* Instructions to follow *
In the court opinion excerpt below, how often does the checklist tell the inspector to check the ventilation?

In contrast, here, all of the points on the checklist upon which Tracor relies merely state a very general course of conduct for the inspectors to follow. For example, the checklist tells the inspector to check the ventilation every 30 days. Tracor does not argue that the inspectors failed to check the ventilation. Instead, Tracor contends that the inspectors performed an inadequate inspection of the ventilation. The checklist, however, prescribed no procedures for testing the ventilation and did not specify what action an inspector should take if he found inadequate ventilation to exist. Likewise, the checklist did not specifically tell the inspector how to check the flame-retardancy of clothing. The method of ensuring the flame-retardancy of the clothing, like testing the ventilation, was left to the inspector's choice. Accordingly, the inspector's conduct was discretionary and protected by the discretionary function exception.
The inspectors' conduct in this case is comparable to the conduct of the employees of the Federal Aviation Agency discussed in Varig. In Varig, the Supreme Court held that the FAA's decision to implement a "spot-check" system to determine the compliance of aircraft with design and safety standards, as well as to monitor the FAA employees' execution of the system, was discretionary. 467 U.S. at 819, 104 S.Ct. at 2767. The Court reasoned:
It follows that the acts of FAA employees in executing the "spot-check" program in accordance with agency directives are protected by the discretionary function exception as well. The FAA employees who conducted compliance reviews of the aircraft involved in this case were specifically empowered to make policy judgments regarding the degree of confidence that might reasonably be placed in a given manufacturer, the need to maximize compliance with FAA regulations, and the efficient allocation of agency resources. In administering the "spot-check" program, these FAA engineers and inspectors necessarily took certain calculated risks, but those risks were encountered for the advancement of a governmental purpose and pursuant to the specific grant of authority in the regulations and operating manuals. Under such circumstances, the FAA's alleged negligence in failing to check certain specific items in the course of certificating a particular aircraft falls squarely within the discretionary function exception of § 2680(a).
Id. at 820, 104 S.Ct. at 2768 (citation omitted).
Here, most of the items on the safety review checklist, and all of the items upon which Tracor relies, allowed the inspectors discretion in conducting their safety review. The items on the checklist do not specifically prescribe a course of action for the inspector to follow in checking compliance, or in deciding what to do if an inspector discovered a problem.
For these reasons, we conclude that the discretionary function exception applies.
The government also argues that the district court lacked subject matter jurisdiction over Tracor's claim against the United States because Tracor failed to exhaust its administrative remedies under the Federal Tort Claims Act. See 28 U.S.C. § 2675. Because we conclude that the court lacked subject matter jurisdiction under the discretionary function exception, we need not decide this issue.
We affirm the judgment of the district court.

* Information given *

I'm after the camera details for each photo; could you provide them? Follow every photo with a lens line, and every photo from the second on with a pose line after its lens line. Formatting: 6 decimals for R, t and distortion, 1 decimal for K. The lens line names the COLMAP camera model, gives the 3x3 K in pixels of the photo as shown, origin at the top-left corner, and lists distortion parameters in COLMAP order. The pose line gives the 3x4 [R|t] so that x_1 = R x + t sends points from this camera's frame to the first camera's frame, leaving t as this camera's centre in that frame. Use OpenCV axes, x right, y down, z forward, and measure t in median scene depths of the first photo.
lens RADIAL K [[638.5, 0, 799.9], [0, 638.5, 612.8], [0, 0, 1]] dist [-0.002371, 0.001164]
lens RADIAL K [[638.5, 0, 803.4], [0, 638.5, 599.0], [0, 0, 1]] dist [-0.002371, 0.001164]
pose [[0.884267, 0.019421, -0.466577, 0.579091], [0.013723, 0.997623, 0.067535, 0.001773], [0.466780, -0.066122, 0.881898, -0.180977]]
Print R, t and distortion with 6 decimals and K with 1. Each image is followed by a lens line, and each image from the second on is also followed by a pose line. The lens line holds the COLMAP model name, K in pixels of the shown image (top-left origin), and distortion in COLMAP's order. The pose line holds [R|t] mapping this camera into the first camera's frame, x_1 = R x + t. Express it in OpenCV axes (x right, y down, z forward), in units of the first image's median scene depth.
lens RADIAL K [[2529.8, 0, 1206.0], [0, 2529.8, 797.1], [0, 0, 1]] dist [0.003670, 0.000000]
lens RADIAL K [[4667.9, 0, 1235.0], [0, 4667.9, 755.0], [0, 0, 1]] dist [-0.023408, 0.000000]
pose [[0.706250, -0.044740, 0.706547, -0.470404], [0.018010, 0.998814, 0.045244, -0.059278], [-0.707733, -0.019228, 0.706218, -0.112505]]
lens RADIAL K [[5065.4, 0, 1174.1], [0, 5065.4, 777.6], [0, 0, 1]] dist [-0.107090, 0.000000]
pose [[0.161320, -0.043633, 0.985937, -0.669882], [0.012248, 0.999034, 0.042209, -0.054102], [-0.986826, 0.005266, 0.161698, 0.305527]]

* Solution to the exercise *
Every 30 days.